*Work required:* Please decide whether each statement agrees with the Mike Brophey interview below, answering yes or no and quoting the interview's deciding words. 1. Brophey joined WXTU in Philadelphia in 1984. 2. Brophey has worked in every radio format, Classical included. 3. The Hall of Fame selection felt real to Brophey about three weeks after he heard the news.

*Excerpt:*
10 Questions with ... Mike Brophey
November 17, 2013
BRIEF CAREER SYNOPSIS:
- Started radio career in 1973 by managing a 60-person college AM/FM staff.
- Has worked every radio format except News/Talk and Classical.
- Country radio since 1984, when he joined WXTU/Philadelphia.
- With WKLB/Boston since 1996.
- 2014 Country Radio Hall of Fame Inductee
1. Mike, thanks for taking the time for 10 Q's! Let's start with congrats on your recent selection for the Country Radio Hall of Fame. Tells us how you heard the news and what this honor means to you.
Ginny Rogers told me about the induction which was really cool. I usually am in the office before she is, so she stopped on the way and got a big cookie with "HOF" on it - and I had no idea what she was talking about. It was a really nice moment. It takes a while for things to sink in for me, sometimes a long time before I get emotionally involved. For the Hall of Fame selection to become reality to me was about three weeks, and I think it was because it was so far out of my wheelhouse - I really never would even allow my mind to go there - I was pretty taken aback. I am still taken aback, really. It is such a huge honor, especially from peers, it's surreal. I'm still absorbing it all. I am shocked, proud, honored, and still in a bit of disbelief.
2. For many Hall of Famers, Country radio was their entire career. Did you start out in radio wanting to be in this format, or did it come to you via a terrific job opportunity?
May I be frank for a moment? The format found me, and it took six years until I think I "got it." My first exposure to country was in about 1970 when "He'll Have to Go" by Jim Reeves came on the radio and the guy I was working with, (not a radio gig), was singing along. That was it until 1984, at which time while in Philly WXTU changed to country. A lot of guys bailed, but I stuck with it. That was the beginning of a wonderful ride of music, relationships, and plain old fun.
3. WKLB has always been a competitive radio station, but in the past two years or so, it's become dominant, with recent #1 market rankings. What has been the tipping point, that has make 'KLB so successful?
As always, there are a variety of ducks that need to line up for everything to come together. First and foremost, the music to my ear is the best it has been since I started in country in 1984. Sonically, you simply cannot get bored with this format. We were getting more and more sampling from younger demos and they were staying. The pop world was a little softer than we are used to, and I think that helped. We have provided a very highly produced, stable radio station since I arrived in 1996. Our personalities have been here as many as twenty years, and we have maintained a very consistent philosophy. But - it is after all it's all about the music, and as I mentioned, it's been great. I would be remiss if I didn't mention social media. I think it has had a huge, positive impact on what we do. We had 59 country concerts in just a few months, and gave away a lot of tickets. People were passionately involved with the format and the station.

*Stored data:*
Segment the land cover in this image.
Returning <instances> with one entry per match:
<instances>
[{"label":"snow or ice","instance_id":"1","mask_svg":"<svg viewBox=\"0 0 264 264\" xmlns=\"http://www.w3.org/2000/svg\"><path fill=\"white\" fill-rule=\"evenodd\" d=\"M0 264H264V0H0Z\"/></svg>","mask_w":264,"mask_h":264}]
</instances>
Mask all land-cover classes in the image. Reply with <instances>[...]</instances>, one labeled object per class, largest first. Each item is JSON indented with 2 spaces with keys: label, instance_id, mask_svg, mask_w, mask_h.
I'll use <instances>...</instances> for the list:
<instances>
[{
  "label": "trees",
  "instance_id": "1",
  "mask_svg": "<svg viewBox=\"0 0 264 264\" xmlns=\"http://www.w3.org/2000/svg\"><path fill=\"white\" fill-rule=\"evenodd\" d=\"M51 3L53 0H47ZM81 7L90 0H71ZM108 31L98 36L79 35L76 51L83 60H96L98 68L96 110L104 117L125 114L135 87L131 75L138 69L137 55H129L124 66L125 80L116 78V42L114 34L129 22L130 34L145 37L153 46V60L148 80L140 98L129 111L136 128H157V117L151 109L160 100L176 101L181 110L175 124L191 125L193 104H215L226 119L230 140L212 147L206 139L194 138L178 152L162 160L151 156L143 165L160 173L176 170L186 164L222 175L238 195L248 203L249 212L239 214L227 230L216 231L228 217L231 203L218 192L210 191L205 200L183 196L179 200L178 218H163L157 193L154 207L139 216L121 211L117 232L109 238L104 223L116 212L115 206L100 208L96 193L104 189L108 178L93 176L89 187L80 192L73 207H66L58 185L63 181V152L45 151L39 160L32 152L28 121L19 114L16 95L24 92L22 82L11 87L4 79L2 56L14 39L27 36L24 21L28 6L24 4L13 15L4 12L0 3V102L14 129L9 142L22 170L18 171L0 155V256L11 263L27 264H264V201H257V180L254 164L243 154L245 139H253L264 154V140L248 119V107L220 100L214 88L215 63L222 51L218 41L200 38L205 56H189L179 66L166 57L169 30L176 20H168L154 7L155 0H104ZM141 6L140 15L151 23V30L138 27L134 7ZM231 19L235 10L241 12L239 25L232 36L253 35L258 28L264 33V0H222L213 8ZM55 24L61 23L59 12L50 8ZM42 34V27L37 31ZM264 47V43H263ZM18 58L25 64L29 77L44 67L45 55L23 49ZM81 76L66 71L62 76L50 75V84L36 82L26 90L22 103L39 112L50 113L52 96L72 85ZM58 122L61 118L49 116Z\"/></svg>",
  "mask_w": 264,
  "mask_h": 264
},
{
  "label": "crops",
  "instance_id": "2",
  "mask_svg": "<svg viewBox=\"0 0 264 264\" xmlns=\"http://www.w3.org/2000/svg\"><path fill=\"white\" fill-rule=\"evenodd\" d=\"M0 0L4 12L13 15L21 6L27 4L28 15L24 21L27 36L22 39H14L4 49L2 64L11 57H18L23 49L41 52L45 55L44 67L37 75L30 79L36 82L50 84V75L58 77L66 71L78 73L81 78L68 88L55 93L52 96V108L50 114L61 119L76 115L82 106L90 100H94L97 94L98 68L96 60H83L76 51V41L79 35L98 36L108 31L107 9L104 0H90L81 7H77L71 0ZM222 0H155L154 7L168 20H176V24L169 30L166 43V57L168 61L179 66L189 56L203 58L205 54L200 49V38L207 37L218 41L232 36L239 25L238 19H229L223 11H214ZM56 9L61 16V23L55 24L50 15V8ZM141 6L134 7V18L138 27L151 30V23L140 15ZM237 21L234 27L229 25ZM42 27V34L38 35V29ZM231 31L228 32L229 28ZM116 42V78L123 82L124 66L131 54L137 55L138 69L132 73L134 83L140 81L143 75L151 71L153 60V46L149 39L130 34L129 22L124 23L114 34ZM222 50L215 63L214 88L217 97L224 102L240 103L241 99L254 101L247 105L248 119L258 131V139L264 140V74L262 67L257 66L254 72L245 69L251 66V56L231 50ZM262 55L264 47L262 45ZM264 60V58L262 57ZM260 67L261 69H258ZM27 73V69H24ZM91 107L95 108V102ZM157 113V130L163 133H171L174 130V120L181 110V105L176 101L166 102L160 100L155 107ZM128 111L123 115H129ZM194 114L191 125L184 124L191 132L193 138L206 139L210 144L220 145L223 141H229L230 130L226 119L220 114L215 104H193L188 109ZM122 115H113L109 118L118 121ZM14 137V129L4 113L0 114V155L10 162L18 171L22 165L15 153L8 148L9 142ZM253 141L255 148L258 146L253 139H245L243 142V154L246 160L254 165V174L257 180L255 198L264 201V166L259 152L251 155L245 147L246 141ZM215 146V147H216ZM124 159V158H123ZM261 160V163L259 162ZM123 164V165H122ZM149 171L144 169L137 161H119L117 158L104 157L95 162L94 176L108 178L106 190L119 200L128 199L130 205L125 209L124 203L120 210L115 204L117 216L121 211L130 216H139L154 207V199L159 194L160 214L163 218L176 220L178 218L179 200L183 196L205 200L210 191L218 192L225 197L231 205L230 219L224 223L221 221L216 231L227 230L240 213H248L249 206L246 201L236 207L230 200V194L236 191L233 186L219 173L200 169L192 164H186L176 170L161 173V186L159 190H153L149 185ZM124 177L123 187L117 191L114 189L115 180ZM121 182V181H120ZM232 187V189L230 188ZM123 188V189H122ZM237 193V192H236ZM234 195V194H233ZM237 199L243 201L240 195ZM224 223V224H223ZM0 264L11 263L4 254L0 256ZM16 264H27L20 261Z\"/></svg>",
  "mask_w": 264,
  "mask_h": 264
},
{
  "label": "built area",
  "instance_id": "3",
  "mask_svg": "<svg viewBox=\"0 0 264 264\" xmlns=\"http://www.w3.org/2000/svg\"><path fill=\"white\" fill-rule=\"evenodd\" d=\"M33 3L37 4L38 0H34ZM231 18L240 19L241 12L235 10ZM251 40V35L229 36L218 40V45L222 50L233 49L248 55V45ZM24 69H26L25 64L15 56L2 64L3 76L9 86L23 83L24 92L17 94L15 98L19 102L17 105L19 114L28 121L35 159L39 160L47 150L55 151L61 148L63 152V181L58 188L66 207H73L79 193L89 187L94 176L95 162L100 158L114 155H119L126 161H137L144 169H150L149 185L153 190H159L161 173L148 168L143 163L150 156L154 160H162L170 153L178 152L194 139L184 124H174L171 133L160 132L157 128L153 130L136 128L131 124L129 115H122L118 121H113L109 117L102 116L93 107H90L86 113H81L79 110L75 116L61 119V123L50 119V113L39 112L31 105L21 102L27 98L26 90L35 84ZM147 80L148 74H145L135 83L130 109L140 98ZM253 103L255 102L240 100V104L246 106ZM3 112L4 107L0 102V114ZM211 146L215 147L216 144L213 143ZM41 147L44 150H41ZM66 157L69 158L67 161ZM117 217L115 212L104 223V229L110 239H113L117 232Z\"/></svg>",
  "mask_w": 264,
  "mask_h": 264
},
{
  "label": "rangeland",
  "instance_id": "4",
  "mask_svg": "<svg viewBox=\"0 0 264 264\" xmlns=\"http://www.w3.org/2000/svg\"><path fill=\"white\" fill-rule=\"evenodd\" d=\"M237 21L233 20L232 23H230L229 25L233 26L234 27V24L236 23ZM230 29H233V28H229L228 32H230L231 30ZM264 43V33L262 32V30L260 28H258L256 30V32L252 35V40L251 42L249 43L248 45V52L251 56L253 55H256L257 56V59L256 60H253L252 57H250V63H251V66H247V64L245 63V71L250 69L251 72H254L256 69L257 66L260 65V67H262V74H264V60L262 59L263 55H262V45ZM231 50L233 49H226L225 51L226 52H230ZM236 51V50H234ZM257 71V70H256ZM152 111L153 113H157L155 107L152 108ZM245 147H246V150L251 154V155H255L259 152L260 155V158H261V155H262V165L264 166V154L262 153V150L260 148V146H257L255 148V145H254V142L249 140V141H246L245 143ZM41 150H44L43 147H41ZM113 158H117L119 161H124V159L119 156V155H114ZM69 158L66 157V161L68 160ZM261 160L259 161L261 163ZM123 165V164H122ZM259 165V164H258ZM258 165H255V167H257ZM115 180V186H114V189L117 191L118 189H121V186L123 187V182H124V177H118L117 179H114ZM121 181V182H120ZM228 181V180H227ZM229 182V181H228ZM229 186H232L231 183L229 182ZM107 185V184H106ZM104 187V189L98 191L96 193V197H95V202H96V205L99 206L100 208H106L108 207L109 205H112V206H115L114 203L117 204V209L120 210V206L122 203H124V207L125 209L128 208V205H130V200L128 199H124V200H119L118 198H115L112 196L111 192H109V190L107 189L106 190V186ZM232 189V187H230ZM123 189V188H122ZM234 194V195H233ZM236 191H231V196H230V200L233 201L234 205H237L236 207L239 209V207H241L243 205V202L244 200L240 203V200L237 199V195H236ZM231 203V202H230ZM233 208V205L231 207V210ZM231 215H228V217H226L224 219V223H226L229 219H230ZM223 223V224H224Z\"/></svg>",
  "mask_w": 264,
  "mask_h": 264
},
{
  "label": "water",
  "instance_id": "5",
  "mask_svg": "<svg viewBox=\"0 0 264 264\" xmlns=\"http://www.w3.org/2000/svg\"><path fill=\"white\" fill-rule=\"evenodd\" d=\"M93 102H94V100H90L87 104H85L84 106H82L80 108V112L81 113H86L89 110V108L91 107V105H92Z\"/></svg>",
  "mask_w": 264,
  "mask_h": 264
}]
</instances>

*Result of this task:*
1. Yes: "Country radio since 1984, when he joined WXTU/Philadelphia."
2. No: "Has worked every radio format except News/Talk and Classical."
3. Yes: "For the Hall of Fame selection to become reality to me was about three weeks"